18 Kasım 2016 Cuma

Anlam Arayışı

Günümüzde insanlığın gerçekten de en önemli sorunlarından biridir bu anlam boşluğu. Modern zamanlar bireyin birincil gereksinimlerini (yeme, içme, barınma) karşılamasının önündeki sorunları bir bir ortadan kaldırdıkça varoluşsal temel sorular ön plana çıkmaktadır. Frankl’ın, bireyin içine çekildiği “varoluşsal vakum tespiti” bu anlamda çok yerinde bir tespittir. Ama dini aşkınlığı bir çözüm önerisi olarak sunmasını, Frankl’ın çaresizliği olarak görüyorum. Çünkü din, günümüzdeki karmaşık sorunlara çözüm olabilecek yoğunlukta bir yanıt veremiyor bize. Bir yanıt, bir çözüm olmaktan ziyade bir kaçış, bir yoksayma, sorunlara karşı geliştirilen patolojik bir kaçınma davranışı örneği oluyor dinin önerileri. Frankl’ın da belirttiği gibi Adler’in nevrozun kökeni olarak aşağılık kompleksini yenmek için güç peşinde koşulmasını göstermesinin, günümüz gerçeğini tam olarak yansıtmadığını düşünüyorum. Belli örneklerde Adler’in açıklaması işe yarayabilir. Ama nasıl ki Freud’un, nevrozun kökenini cinsel güdülerin tatmininin engellenmesinde görmesi günümüzde geçerliliğini yitirmişse, Adler’in açıklaması da aynı şekilde geçerliliğini yitirmiştir. Yine de çözüm önerilerinin, Frankl’ın biraz “öğrenilmiş çaresizlik“ kokan önerilerine kıyasla günümüz hayat dinamiklerine daha uygun olduğunu düşünüyorum.
“Hayatın anlamı nedir?” sorusu terapötik olarak bir çıkmaz sokaktır. Çünkü en temelde hayatın bir anlamı yoktur. Freud bu soruyu soran kişinin hasta olduğunu belirtirken Anton Çehov kendisine bu soruyu yönelten bir dostunu şöyle yanıtlamıştır: “Bir havucun anlamı nedir? Havucun anlamı neyse, hayatın da o!” Öyleyse soruyu başka türlü formüle etmeliyiz. Hayatın anlamı nedir diye sormak yerine, hayatı nasıl anlamlı kılabiliriz sorusunu yöneltmeliyiz kendimize. Adler’i Frankl’dan ayıran en önemli fark budur bence. O “ne” sorusunun yerine “nasıl” sorusunu koyabilmiştir. 
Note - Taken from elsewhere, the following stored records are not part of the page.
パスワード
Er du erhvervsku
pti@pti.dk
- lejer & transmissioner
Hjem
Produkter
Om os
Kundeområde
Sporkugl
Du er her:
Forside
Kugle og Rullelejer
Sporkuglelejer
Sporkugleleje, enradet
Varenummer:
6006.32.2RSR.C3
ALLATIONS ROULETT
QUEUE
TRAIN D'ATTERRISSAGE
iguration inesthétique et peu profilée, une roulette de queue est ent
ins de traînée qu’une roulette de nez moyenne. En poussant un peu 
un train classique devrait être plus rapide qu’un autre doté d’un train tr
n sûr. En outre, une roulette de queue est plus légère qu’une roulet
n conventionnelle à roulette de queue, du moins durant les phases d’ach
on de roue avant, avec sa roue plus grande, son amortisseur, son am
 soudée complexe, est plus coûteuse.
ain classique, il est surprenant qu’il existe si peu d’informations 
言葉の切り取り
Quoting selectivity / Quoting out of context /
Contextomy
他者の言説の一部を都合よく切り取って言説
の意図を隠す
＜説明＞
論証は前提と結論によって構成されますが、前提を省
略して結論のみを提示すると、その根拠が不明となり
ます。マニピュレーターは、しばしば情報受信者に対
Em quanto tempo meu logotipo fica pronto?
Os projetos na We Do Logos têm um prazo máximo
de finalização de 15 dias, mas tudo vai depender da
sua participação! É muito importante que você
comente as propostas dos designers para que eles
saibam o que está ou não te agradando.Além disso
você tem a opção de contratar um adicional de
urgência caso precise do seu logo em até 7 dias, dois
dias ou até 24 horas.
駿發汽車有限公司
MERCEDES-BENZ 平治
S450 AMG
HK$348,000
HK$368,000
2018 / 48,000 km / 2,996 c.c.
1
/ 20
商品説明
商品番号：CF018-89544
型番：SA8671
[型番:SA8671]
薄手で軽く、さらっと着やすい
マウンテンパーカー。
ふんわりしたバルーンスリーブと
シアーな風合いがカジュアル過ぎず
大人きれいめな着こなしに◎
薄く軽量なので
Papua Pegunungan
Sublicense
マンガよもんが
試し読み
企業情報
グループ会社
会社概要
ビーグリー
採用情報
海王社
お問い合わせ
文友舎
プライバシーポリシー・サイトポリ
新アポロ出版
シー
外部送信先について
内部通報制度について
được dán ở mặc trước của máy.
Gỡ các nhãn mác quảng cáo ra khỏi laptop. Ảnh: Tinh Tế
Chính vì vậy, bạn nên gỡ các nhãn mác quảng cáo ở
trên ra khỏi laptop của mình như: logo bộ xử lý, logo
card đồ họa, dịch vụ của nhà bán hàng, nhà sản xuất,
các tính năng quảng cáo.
Bu sorunun yanıtı nerede saklı? Hala bulamadım. 


Varoluş vakumu: Can sıkıntısı, durgunluk ve boşluk duygusu olarak yaşanır. Kişi  özgür olduğu zamanlarda ne yapmak istediğini bilemez. Kendine ve dünyaya inançsız bir biçimde bakar, yönünü bulamaz ve yaptığı her şeyin amacını soruşturur. ...Anlamsızlık ve boşluk duygularına genellikle eşlik eden bir başka duygu da yalnızlık ya da yalnız kalma korkusudur. 

Terapötik:Asalağı, doğrudan doğruya konakçı üzerinde ortadan kaldıran ilaç veya işlem.